## WHAT YOU HAVE TO DO
Could you reproduce the material below exactly, from the line containing "nose: (499, 402)" through its last line, and leave out everything else?

#### RECORDS TO USE

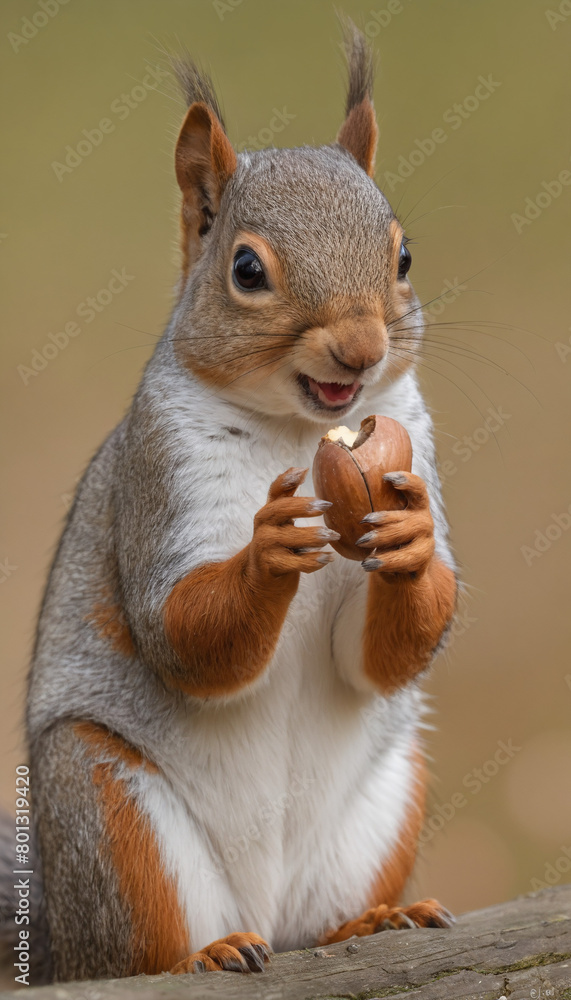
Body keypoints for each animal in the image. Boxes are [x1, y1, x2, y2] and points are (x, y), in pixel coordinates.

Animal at [19, 22, 458, 982]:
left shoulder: (413, 445)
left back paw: (369, 923)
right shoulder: (162, 477)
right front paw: (266, 550)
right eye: (247, 269)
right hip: (106, 811)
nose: (360, 346)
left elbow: (373, 653)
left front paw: (409, 541)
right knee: (137, 950)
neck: (300, 432)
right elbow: (181, 633)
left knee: (317, 923)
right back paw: (208, 952)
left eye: (403, 256)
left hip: (388, 796)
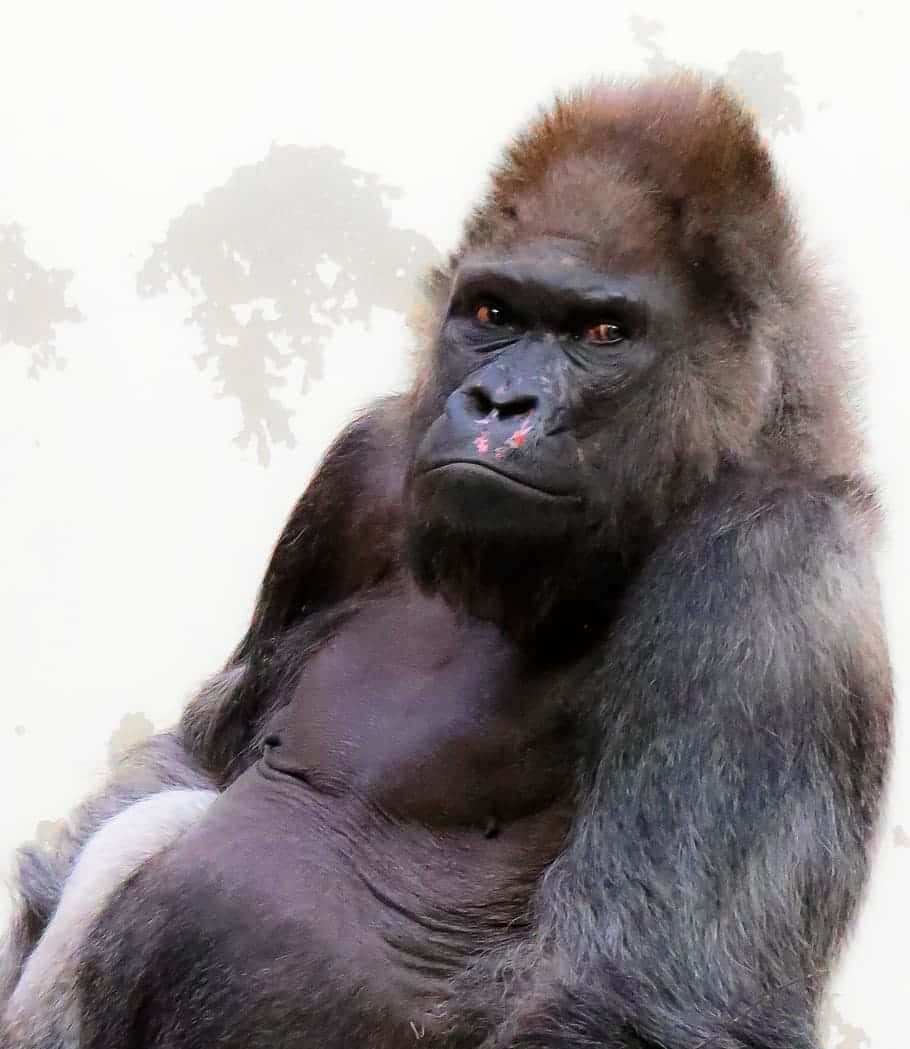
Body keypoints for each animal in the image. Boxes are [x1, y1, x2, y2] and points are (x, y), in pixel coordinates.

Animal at [1, 73, 892, 1049]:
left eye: (603, 332)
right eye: (492, 313)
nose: (499, 402)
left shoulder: (771, 571)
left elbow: (635, 996)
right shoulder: (357, 474)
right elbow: (191, 760)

########

## RESULT OF THIS TASK
nose: (499, 402)
left shoulder: (771, 571)
left elbow: (635, 996)
right shoulder: (357, 474)
right elbow: (191, 760)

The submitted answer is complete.